Horacio agit ici exactement comme le ferait le lecteur : il a modélisé ces scénarios par le passé et dès le début de la scène, il les infère et les applique sur l’action. Cela se transforme en ressort narratif puisqu’il s’efforce de s’inscrire hors de ces modèles. C’est très étrange car il semble être dans un jeu de compétition face à ces modèles, et ce tout au long de la scène, à laquelle il semble avoir peine à croire (les protagonistes se tordent de rire pendant leur rupture). La modélisation trouve ici son contre-emploi : elle agit comme un calque opaque qui empêche Horacio d’arriver à une résolution. Il ne remet jamais en cause son inférence erronée de départ (la Maga l’aurait trompé avec Gregorovius) et cela ne lui permet pas d’arriver au dénouement logique, qui serait la réconciliation. Au contraire, il semble assister impuissant au déroulement de la scène, tout comme un lecteur face au schéma actantiel d’un texte déjà écrit. D’ailleurs, de fait, la scène passe par toutes les étapes prévues par le scénario intertextuel : accusation d’infidélité, déni de l’infidélité, (fausse) violence physique 504 , (faux) aveux 505 , larmes, départ du conjoint. Face à Horacio, la Maga a, elle, l’intuition qu’il y a une autre raison cachée à la rupture (ce sont les « fleuves métaphysiques » où se noie Horacio) : après une évocation commune de leurs souvenirs heureux, la Maga procède seule à une nouvelle relecture (« Te tengo lástima (...) ahora me doy cuenta ») de ces souvenirs, c’est-à-dire des chapitres antérieurs, à la lumière de cette véritable raison. Pourtant, malgré cette démarche « juste », elle ne parvient pas à éviter le déroulement du topos.

Quelle est la conséquence de ceci sur le lecteur réel ? On le voit, il est dépossédé par les personnages de son rôle habituel ; il n’a pas à produire d’effort d’interprétation, il n’est que le témoin de cet effort : Horacio convoque pour lui les modèles du scénario intertextuel et les applique sur l’action, quant à la Maga, par la relecture critique de son souvenir, elle fait le lien entre les chapitres antérieurs et la scène présente. Le lecteur assiste à ces efforts d’interprétation et de modélisation tout comme à leur échec ; il est donc bien difficile pour lui de croire en cette illusion romanesque si insatisfaisante, où les personnages se tordent de rire pendant une rupture. D’autant plus que les véritables raisons de la rupture, connues par les personnages, restent pour lui dans le non-dit. Tout se joue dans ces trois répliques elliptiques :

‘- Ah, vos creés que...
- Un poco, sí. Pero mejor no volver a hablar.

+---+

## [Consigne]
D'après l'extrait sur la rupture entre Horacio et la Maga, quelle inférence erronée de départ Horacio ne remet-il jamais en cause ?

## [Éléments stockés d'une collection]
+---+

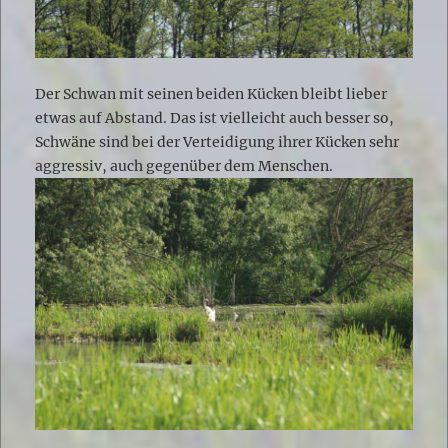
Der Schwan mit seinen beiden Kücken bleibt lieber
etwas auf Abstand. Das ist vielleicht auch besser so,
Schwäne sind bei der Verteidigung ihrer Kücken sehr
aggressiv, auch gegenüber dem Menschen.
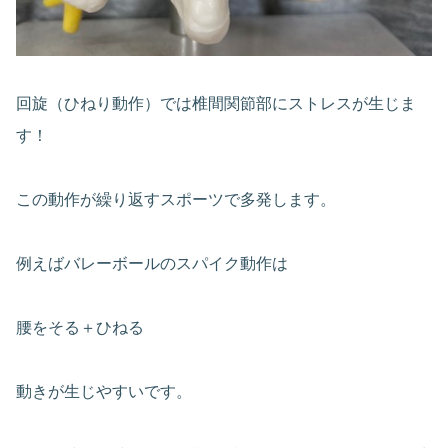
回旋（ひねり動作）では椎間関節部にストレスが生じま
す！
この動作が繰り返すスポーツで多発します。
例えばバレーボールのスパイク動作は
腰をそる＋ひねる
動きが生じやすいです。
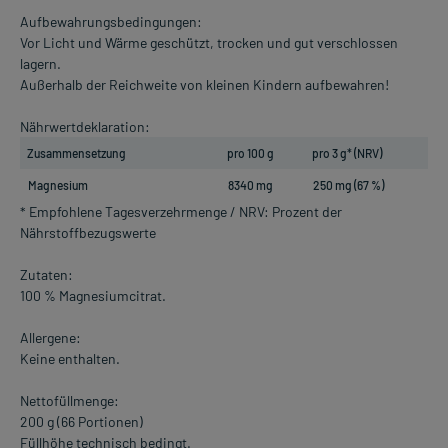
Aufbewahrungsbedingungen:
Vor Licht und Wärme geschützt, trocken und gut verschlossen
lagern.
Außerhalb der Reichweite von kleinen Kindern aufbewahren!
Nährwertdeklaration:
Zusammensetzung
pro 100 g
pro 3 g* (NRV)
Magnesium
8340 mg
250 mg (67 %)
* Empfohlene Tagesverzehrmenge / NRV: Prozent der
Nährstoffbezugswerte
Zutaten:
100 % Magnesiumcitrat.
Allergene:
Keine enthalten.
Nettofüllmenge:
200 g (66 Portionen)
Füllhöhe technisch bedingt.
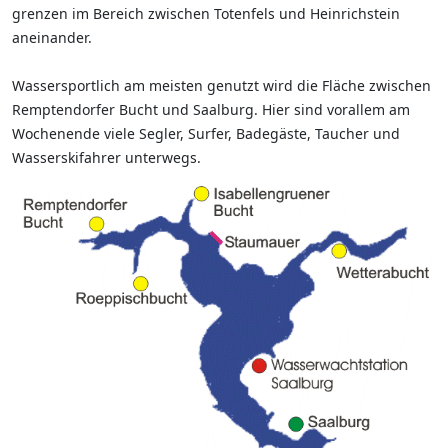
grenzen im Bereich zwischen Totenfels und Heinrichstein
aneinander.
Wassersportlich am meisten genutzt wird die Fläche zwischen
Remptendorfer Bucht und Saalburg. Hier sind vorallem am
Wochenende viele Segler, Surfer, Badegäste, Taucher und
Wasserskifahrer unterwegs.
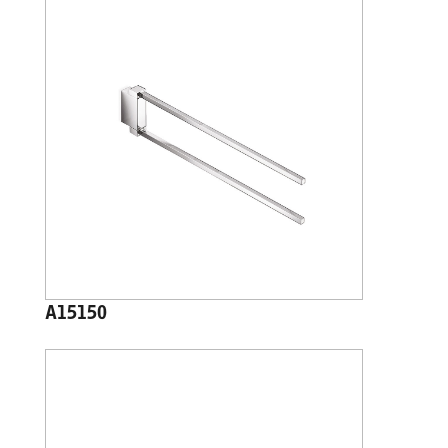
A15150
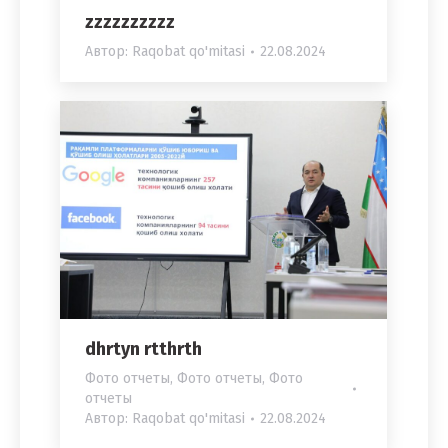
zzzzzzzzzz
Автор:
Raqobat qo'mitasi
22.08.2024
dhrtyn rtthrth
Фото отчеты
,
Фото отчеты
,
Фото
отчеты
Автор:
Raqobat qo'mitasi
22.08.2024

+---+

## [Résultat]
Que la Maga l'aurait trompé avec Gregorovius.